Exercise brief:
After locating "left elbow: (60, 282)" in the listing below, copy that line and each one after it exactly, ending with the line that has "right eye: (5, 226)".

---

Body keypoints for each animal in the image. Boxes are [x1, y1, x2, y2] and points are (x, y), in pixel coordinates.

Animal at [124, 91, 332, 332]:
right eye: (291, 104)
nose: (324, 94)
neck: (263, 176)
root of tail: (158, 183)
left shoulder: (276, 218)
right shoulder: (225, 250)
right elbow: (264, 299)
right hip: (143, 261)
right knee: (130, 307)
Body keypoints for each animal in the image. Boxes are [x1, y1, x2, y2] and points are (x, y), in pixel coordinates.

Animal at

---

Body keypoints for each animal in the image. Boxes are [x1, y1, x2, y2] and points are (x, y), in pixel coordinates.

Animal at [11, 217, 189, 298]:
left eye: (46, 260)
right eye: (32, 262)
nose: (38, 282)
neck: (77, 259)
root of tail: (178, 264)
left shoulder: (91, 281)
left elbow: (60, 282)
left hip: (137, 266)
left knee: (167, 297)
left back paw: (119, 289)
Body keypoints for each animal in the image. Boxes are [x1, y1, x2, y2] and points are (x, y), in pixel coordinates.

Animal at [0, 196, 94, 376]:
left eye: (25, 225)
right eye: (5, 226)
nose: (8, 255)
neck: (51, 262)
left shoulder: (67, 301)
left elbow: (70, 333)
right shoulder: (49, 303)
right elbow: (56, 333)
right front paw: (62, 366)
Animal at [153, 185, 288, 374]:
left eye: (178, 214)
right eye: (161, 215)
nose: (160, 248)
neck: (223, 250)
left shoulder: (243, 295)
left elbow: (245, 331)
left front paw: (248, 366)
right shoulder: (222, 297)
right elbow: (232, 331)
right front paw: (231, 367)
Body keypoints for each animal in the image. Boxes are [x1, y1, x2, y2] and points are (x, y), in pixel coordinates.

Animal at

---

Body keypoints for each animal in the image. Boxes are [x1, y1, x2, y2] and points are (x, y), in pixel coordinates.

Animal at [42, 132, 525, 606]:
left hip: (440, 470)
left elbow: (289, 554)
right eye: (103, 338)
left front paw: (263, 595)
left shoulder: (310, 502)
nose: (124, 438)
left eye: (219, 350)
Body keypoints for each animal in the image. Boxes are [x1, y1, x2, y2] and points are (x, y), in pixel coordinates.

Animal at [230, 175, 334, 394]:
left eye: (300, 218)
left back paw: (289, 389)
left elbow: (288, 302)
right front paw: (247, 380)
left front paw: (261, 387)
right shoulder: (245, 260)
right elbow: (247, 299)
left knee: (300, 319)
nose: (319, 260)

---

Written reply:
left elbow: (60, 282)
left hip: (137, 266)
left knee: (167, 297)
left back paw: (119, 289)
Body keypoints for each animal in the image. Boxes are [x1, y1, x2, y2] and points are (x, y), in pixel coordinates.

Animal at [0, 196, 94, 376]:
left eye: (25, 225)
right eye: (5, 226)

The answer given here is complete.